There's a lot going on in the story, but it flashes by too quickly to gain any real insight. The different cultures are only glimpsed briefly, and while there is a rich tapestry depicted here, it isn't really followed through. And I think that's what disappointed me about this book - there was so much potential here, but unfortunately not realised.
The same is true of the characters. The lead character is reasonably well rounded, but those that joined him weren't fleshed out enough to give them any real depth. The ending does compensate for the journey there, but not enough for me to recommend it.
Spearpoint, the last human city, is an atmosphere-piercing spire of vast size. Clinging to its skin are the zones, a series of semi-autonomous city-states, each of which enjoys a different - and rigidly enforced - level of technology. Horsetown is pre-industrial; in Neon Heights they have television and electric trains . . .

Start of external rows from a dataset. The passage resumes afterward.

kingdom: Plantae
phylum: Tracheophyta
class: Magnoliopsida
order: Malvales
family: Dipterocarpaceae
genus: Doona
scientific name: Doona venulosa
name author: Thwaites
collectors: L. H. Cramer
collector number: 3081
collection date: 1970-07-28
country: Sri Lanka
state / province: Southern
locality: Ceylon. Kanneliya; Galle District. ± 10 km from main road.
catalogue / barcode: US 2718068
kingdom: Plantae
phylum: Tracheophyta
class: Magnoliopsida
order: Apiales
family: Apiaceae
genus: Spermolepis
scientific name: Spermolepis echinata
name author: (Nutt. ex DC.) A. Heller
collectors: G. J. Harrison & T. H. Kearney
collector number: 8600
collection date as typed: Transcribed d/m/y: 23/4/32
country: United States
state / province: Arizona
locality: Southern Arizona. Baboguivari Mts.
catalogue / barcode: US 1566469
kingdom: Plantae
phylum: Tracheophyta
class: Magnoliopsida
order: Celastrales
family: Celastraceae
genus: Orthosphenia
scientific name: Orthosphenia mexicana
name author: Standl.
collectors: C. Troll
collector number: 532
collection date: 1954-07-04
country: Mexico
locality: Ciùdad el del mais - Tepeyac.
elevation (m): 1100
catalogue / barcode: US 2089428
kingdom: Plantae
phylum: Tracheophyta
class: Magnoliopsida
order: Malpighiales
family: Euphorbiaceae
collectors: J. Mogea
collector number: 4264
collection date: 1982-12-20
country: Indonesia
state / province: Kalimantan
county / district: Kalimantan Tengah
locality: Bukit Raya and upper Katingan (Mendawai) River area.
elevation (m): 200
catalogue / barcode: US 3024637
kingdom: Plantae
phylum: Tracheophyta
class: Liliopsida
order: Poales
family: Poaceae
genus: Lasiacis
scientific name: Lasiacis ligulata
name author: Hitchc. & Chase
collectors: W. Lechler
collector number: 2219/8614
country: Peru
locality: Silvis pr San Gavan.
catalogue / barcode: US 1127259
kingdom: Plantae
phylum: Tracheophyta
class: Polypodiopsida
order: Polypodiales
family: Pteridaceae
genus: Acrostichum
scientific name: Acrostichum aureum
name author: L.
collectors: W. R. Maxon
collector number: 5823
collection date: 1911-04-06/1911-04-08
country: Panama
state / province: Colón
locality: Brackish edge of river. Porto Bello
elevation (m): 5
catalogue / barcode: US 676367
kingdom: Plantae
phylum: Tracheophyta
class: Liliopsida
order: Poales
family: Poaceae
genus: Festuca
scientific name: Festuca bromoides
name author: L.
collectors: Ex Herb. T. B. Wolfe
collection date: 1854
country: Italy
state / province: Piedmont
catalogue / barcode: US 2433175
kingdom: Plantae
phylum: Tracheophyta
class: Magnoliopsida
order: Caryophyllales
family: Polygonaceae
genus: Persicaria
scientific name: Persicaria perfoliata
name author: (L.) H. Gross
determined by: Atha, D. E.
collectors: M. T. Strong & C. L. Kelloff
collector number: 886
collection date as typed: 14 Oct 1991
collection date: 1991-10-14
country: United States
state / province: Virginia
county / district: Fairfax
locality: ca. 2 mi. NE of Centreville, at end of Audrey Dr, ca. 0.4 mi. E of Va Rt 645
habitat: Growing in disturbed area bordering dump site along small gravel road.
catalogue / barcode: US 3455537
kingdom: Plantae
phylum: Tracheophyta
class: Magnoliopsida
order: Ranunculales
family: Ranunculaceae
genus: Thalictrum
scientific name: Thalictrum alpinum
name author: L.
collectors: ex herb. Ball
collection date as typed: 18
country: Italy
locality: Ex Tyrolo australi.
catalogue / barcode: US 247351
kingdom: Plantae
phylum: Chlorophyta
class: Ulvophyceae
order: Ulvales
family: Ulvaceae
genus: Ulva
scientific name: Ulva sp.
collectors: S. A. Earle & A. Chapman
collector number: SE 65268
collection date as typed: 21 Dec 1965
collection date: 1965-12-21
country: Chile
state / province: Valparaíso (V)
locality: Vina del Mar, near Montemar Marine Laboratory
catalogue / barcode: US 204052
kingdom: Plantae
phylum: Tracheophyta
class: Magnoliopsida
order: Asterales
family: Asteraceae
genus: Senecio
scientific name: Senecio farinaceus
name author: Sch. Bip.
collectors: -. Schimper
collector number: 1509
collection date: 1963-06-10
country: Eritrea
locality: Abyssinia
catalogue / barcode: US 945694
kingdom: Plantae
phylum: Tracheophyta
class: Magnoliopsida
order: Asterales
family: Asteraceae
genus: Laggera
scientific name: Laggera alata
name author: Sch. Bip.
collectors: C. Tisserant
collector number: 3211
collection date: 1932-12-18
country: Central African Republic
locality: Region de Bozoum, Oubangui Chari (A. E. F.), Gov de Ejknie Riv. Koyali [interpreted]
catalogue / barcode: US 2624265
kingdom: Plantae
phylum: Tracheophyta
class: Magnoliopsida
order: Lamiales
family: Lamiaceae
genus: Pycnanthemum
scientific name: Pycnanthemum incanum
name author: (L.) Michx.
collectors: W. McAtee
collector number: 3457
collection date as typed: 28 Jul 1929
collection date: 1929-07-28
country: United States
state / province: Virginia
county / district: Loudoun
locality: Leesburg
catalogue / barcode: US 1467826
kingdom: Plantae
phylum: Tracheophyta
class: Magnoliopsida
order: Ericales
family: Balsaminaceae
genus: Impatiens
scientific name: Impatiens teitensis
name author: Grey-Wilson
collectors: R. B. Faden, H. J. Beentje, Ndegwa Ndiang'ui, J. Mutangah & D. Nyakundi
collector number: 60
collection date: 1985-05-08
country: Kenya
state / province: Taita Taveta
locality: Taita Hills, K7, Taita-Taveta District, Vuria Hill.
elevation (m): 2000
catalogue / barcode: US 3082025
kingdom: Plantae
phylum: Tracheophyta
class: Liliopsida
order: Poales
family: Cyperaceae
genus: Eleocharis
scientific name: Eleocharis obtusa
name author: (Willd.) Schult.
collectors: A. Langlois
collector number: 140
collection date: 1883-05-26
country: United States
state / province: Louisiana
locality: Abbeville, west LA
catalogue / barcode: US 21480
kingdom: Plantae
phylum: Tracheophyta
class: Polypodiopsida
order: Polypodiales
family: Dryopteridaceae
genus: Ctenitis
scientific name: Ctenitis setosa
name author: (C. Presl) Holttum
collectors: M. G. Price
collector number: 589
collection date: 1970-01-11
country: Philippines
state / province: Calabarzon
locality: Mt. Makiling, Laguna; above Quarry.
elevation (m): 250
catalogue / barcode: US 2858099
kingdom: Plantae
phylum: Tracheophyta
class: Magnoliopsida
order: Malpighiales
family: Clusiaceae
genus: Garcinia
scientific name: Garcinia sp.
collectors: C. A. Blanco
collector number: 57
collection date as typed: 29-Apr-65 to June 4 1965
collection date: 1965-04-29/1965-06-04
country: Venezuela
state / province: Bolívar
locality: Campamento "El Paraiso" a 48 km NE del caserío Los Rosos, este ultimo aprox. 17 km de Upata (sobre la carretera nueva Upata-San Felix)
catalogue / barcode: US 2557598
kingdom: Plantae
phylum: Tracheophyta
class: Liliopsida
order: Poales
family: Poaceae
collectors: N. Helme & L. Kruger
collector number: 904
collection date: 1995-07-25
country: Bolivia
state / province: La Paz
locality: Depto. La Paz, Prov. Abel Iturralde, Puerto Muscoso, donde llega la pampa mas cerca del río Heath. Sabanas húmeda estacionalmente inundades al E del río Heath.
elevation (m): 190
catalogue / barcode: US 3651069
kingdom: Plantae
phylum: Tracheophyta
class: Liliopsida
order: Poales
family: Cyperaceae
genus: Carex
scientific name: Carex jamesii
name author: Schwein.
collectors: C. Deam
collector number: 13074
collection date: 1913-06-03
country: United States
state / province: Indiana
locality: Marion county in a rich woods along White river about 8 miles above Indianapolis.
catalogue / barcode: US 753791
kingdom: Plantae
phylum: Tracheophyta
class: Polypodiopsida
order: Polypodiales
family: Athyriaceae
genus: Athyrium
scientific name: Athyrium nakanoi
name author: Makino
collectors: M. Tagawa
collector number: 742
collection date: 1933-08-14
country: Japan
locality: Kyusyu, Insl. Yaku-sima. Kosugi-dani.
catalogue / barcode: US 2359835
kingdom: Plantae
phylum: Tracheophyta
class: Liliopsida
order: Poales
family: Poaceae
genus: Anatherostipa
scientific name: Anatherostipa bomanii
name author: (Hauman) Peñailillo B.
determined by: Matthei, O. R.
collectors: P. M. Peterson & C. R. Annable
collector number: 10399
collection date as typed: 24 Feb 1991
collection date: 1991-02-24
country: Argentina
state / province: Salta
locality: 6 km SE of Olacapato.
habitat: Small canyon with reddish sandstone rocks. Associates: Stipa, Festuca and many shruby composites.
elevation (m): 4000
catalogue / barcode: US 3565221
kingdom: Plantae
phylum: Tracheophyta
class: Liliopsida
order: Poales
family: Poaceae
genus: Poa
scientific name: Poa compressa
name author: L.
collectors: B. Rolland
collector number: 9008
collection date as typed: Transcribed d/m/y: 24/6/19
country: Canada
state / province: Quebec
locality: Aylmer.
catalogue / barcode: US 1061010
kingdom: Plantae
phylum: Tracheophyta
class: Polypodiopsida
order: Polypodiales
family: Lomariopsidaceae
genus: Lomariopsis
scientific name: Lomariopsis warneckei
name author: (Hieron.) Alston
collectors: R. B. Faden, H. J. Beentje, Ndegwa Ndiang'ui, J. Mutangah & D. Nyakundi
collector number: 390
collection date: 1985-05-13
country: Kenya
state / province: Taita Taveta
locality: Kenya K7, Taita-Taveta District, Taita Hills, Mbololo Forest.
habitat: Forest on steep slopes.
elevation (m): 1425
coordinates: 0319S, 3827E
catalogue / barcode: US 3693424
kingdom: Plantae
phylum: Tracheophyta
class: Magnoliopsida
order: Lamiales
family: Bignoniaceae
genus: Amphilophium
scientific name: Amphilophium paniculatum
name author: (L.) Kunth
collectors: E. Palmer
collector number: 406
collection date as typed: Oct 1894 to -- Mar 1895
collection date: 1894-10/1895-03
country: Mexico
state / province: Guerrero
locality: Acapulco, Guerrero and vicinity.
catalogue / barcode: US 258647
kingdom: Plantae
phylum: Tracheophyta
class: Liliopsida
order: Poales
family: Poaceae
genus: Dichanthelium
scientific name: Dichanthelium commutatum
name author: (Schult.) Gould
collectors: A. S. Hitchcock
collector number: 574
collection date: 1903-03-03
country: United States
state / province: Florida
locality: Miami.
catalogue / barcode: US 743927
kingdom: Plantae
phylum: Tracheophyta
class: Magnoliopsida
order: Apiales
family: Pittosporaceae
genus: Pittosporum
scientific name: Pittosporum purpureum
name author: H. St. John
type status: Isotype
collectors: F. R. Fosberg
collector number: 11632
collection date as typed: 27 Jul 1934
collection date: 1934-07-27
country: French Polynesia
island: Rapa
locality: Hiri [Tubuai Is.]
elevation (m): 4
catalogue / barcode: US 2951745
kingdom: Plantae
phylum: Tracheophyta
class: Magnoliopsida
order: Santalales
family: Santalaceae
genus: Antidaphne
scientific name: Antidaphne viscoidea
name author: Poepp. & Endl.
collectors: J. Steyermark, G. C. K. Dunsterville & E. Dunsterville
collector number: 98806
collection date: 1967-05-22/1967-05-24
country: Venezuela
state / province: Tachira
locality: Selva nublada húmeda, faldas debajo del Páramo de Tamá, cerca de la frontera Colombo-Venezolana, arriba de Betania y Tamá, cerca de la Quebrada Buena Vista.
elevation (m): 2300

Following an infiltration mission that went tragically wrong, Quillon has been living incognito, working as a pathologist in the district morgue. But when a near-dead angel drops onto his dissecting table, Quillon's world is wrenched apart one more time, for the angel is a winged posthuman from Spearpoint's Celestial Levels - and with the dying body comes bad news.
If Quillon is to save his life, he must leave his home and journey into the cold and hostile lands beyond Spearpoint's base, starting an exile that will take him further than he could ever imagine. But there is far more at stake than just Quillon's own survival, for the limiting technologies of the zones are determined not by governments or police, but by the very nature of reality - and reality itself is showing worrying signs of instability . . .
TERMINAL WORLD is a snarling, drooling, crazy-eyed mongrel of a book: equal parts steampunk, western, planetary romance and far-future SF.